Em busca da pureza perdida do teatro

Hamilton – Pra começar, Antônio, acho muito linda aquela história que você conta de como foi alfabetizado lá em Minas…
Antônio Carlos da Costa –
Eu era um garoto pobre da roça e meu pai, muito imaginativo, ilustrava nossa vida, tocando violão e criando passatempos inusitados. No caso da alfabetização, ele usava cascas de melancia para ensinar as letras pra gente. Era uma brincadeira, mas com cinco ou seis anos eu já lia sentenças inteiras e também já arranhava algumas músicas no violão.

Hamilton – Em que parte de Minas estamos falando?
Antônio –
Sul de Minas, na cidade de Ilicínea, perto de Alfenas.

Hamilton – Então a arte já estava na sua vida desde pequeno?
Antônio –
Estava. Eu olhava as pessoas, observava o jeito, e depois imitava. Meu forte era a abordagem cômica. Ouvia histórias e encenava, puxando pra paródia. Sabe, muita gente conta que teve problemas com a família para abraçar a carreira, mas eu não senti isso. Eles me incentivavam. Meu pai, sobretudo, era o maior entusiasta. Ele adorava ver minha inquietação e me deixou livre para eu experimentar de tudo. Daí talvez a minha versatilidade. Eu interpretava, eu tocava violão, eu gostava de desenhar, escrever, e também mexer com argila e fazer moldes de cerâmica. E olha, eu não fazia moldes tradicionais, não. Eu queria criar coisas inusitadas, sempre quis ser diferente.

Dados de texto extraídos da página:
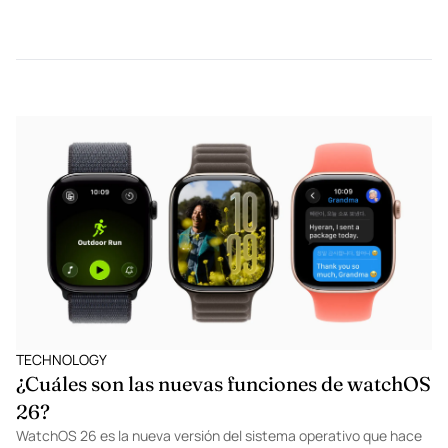
TECHNOLOGY
Diseñar la emoción: Le Mans desde el
universo Porsche
En Porsche, la historia no es un archivo: es una presencia. El
sábado 14 de junio, esa idea se materializó en el espacio de
Porsche Centre Santa Fe, donde se vivió una experiencia que se
aleja de los formatos convencionales para celebrar una de las
competencias más emblemáticas del automovilismo: las 24
Horas de Le Mans.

→ **TAREFAS PROPOSTAS**
a - Segundo a entrevista, o que o pai de Antônio usava para ensinar as letras aos filhos?
b - Indique se cada afirmação concorda com a entrevista: (i) A família de Antônio se opôs à sua carreira. (ii) Ilicínea fica perto de Alfenas. (iii) Antônio fazia moldes tradicionais de cerâmica.
c - Transcreva da entrevista o trecho de "Hamilton – Pra" até "músicas no violão.".

→ **RESPOSTAS DAS ATIVIDADES**
a - Cascas de melancia.

b -
(i) Não: "Eles me incentivavam."
(ii) Sim: "na cidade de Ilicínea, perto de Alfenas."
(iii) Não: "eu não fazia moldes tradicionais, não."

c -
Hamilton – Pra começar, Antônio, acho muito linda aquela história que você conta de como foi alfabetizado lá em Minas…
Antônio Carlos da Costa –
Eu era um garoto pobre da roça e meu pai, muito imaginativo, ilustrava nossa vida, tocando violão e criando passatempos inusitados. No caso da alfabetização, ele usava cascas de melancia para ensinar as letras pra gente. Era uma brincadeira, mas com cinco ou seis anos eu já lia sentenças inteiras e também já arranhava algumas músicas no violão.